DIRECTIVE> Could the records below please be retyped exactly, with their pictures left out?

*** Block opens ***

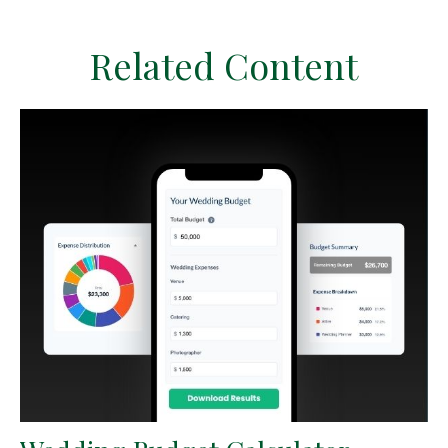
Related Content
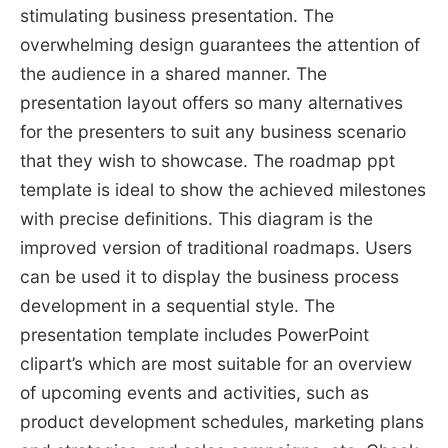
stimulating business presentation. The
overwhelming design guarantees the attention of
the audience in a shared manner. The
presentation layout offers so many alternatives
for the presenters to suit any business scenario
that they wish to showcase. The roadmap ppt
template is ideal to show the achieved milestones
with precise definitions. This diagram is the
improved version of traditional roadmaps. Users
can be used it to display the business process
development in a sequential style. The
presentation template includes PowerPoint
clipart’s which are most suitable for an overview
of upcoming events and activities, such as
product development schedules, marketing plans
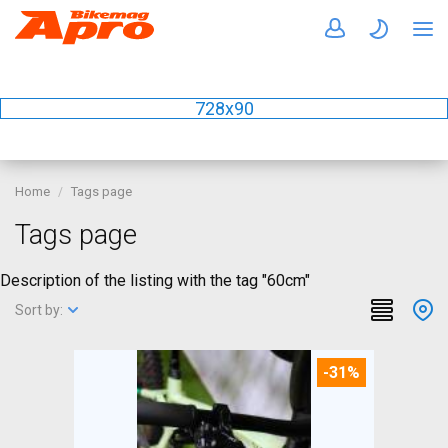
728x90
Home
Tags page
Tags page
Description of the listing with the tag "60cm"
Sort by:
-31%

*** Block closes ***

ANSWER TO THE EXERCISE>
Related Content
stimulating business presentation. The
overwhelming design guarantees the attention of
the audience in a shared manner. The
presentation layout offers so many alternatives
for the presenters to suit any business scenario
that they wish to showcase. The roadmap ppt
template is ideal to show the achieved milestones
with precise definitions. This diagram is the
improved version of traditional roadmaps. Users
can be used it to display the business process
development in a sequential style. The
presentation template includes PowerPoint
clipart’s which are most suitable for an overview
of upcoming events and activities, such as
product development schedules, marketing plans
728x90
Home
Tags page
Tags page
Description of the listing with the tag "60cm"
Sort by:
-31%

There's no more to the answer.